The Motor Pool TMP2003 German Late Version Sd. Kfz. 171 PzKpfw V Panther Ausf. G Medium Tank with Zimmerit in Anzio Camouflage (1:35 Scale)
"If the tank succeeds, then victory follows."
- Major-General Heinz Guderian, "Achtung Panzer!"
In many respects, the Panther tank was viewed as the finest armored fighting vehicle of the Second World War. Based in large part upon the Soviet's highly successful T-34 medium tank, the PzKpfw V Ausfuhrung G was built by several manufacturers including MAN, Daimler-Benz and MNH. Mounting a fearsome 7.5cm KwK42 L/70 cannon and two 7.92mm MG34 machineguns, the Panther Ausf. G represented the third and certainly the most impressive installment in the Panther series.

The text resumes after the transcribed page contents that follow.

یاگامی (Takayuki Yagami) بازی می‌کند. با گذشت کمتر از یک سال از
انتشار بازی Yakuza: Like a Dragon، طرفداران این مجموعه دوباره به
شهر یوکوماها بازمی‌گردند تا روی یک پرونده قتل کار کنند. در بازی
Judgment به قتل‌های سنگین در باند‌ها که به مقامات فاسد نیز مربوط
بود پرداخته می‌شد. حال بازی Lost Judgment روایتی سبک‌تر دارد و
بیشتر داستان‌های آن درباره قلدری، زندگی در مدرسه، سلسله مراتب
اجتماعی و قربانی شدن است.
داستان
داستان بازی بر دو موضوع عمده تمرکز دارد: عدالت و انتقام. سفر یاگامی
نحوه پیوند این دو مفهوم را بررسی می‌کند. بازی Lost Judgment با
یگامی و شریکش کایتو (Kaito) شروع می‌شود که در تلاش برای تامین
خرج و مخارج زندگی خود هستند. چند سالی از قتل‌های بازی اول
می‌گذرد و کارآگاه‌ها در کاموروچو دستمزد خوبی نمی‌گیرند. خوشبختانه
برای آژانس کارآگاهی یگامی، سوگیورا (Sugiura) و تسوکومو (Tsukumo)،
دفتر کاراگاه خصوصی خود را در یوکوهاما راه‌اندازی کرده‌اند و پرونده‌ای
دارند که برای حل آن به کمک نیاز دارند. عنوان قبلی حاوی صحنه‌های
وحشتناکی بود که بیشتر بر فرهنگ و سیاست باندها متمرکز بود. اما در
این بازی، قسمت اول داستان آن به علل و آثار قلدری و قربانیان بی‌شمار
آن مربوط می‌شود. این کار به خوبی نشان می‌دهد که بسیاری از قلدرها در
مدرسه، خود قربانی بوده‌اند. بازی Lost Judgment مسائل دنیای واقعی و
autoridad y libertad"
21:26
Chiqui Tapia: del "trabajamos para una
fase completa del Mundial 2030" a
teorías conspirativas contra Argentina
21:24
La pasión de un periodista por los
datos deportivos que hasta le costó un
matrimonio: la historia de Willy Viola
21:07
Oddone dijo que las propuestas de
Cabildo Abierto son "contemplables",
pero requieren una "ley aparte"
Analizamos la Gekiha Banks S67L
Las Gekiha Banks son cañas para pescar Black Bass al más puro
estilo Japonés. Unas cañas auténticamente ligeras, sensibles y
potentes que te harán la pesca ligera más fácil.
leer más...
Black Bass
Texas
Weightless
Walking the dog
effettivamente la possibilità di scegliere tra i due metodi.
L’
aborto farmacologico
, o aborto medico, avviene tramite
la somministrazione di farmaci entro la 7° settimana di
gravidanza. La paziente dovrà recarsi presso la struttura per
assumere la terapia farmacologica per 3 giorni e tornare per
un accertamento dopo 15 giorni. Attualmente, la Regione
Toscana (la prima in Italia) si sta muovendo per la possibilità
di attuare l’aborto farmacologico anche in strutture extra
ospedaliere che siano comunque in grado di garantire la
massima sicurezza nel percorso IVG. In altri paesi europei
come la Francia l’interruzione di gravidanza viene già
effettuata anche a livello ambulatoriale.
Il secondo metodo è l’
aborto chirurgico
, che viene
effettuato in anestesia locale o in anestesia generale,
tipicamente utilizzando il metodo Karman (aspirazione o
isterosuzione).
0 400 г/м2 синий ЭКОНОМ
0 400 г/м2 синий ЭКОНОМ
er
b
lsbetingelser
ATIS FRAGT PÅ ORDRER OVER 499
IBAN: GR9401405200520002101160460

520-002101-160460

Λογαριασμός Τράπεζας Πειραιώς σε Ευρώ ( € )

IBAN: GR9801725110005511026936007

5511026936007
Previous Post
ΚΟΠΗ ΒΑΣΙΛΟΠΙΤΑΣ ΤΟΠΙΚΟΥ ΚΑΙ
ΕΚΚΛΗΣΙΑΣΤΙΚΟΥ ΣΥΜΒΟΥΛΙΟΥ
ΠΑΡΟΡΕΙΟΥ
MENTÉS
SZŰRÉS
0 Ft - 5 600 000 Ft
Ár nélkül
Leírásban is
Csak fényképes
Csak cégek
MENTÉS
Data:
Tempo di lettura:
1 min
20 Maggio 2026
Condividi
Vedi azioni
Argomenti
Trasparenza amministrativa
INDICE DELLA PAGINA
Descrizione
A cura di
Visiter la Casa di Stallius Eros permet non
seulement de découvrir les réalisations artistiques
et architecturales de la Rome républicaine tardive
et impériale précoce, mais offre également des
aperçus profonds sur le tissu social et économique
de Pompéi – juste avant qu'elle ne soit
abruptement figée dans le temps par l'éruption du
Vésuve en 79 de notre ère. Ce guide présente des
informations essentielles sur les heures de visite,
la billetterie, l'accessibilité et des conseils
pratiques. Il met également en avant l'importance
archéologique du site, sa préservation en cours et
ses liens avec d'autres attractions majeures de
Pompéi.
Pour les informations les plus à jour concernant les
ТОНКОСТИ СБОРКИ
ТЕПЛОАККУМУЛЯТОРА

This particular 1:35 scale version has been painted in a Mediterranean camouflage scheme. Note: Vehicle does not come with netting.
Length: 10 inches
Width: 4 inches
Height: 2.75 inches
Historical Account: "Anzio" - At the end of 1943, following the Allied invasion of Italy, Allied forces were bogged down at the Gustav Line, a defensive line across Italy south of the strategic objective of Rome. The terrain of central Italy had proved ideally suited to defence, and Field Marshal Albert Kesselring took full advantage. Several Allied proposals were made to break the stalemate, but Winston Churchill's idea for "Operation Shingle" was initially looked upon with disdain by General George Marshall, who was more concerned with planning a massive Normandy invasion than listening to Churchill's ideas about amphibious operations. Only after Churchill made a personal plea was the idea accepted by Franklin D. Roosevelt, and Joseph Stalin, who welcomed any major Allied offensive that would take pressure off of the Eastern Front. A major attack in the south by the U.S. Fifth Army, commanded by Lieutenant-General Mark W. Clark, would draw Germany's depleted forces away from the area around Rome and from the hills between Rome and the coast. This would make possible a surprise landing by Fifth Army's U.S. VI Corps under the command of Maj. Gen. John P. Lucas in the Anzio/Nettuno area, and a rapid advance into the Alban Hills to cut German communications and "threaten the rear of the German XIV Panzer Corps" under General Fridolin von Senger und Etterlin.